Question 1133340
x = 30% solution
y = 80% solution.


you want 6 liters of a 70% solution.


first equation is x + y = 6


second equation is .3 * x + .8 * y = .7 * (x + y)


in the first equation solve for y to get y = 6 - x


in the second equation replace y with 6 - x to get:


.3 * x + .8 * y = .7 * (x + y) becomes .3 * x + .8 * (6 - x) = .7 * (x + 6 - x)


simplify to get .3 * x + 4.8 - .8 * x = 4.2


combine like terms to get: -.5 * x + 4.8 = 4.2


subtract 4.8 from both sides of this equation to get -.5 * x = -.6


divide both sides of this equation by -.5 to get:


x = -.6/-.5 = 1.2


in the equation of x + y = 6, replace x with 1.2 and solve for y to get:


y = 6 - 1.2 = 4.8


x + y = 6 becomes 1.2 + 4.8 = 6 which becomes 6 = 6 which is true.
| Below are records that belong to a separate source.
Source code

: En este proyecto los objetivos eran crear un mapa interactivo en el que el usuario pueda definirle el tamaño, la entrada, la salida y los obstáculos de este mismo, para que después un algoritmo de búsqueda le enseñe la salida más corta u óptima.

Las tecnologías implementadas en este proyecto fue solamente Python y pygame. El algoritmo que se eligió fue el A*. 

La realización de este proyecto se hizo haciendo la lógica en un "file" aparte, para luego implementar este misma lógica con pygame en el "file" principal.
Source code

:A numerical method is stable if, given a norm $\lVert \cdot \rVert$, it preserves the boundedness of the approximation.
.3 * x + .8 * y = .7 * (x + y) becomes .3 * 1.2 + .8 * 4.8 = .7 * (1.2 + 4.8) which becomes .36 + 3.84 = .7 * 6 which becomes 4.2 = 4.2 which is true.


the solution looks good.


x = 1.2 and y = 4.8


x + y = 6 becomes 1.2 + 4.8 = 6 which is true.


.3 * x + .8 * y becomes .3 * 1.2 + .8 * 4.8 which becomes .36 + 3.84 which becomes 4.2


4.2 / 6 = .7 = 70% which satisfies the requirements of the problem.


1.2 liters of a 30% mixture added to 4.8 liters of an 80% mixture results in 6 liters of a 70% solution.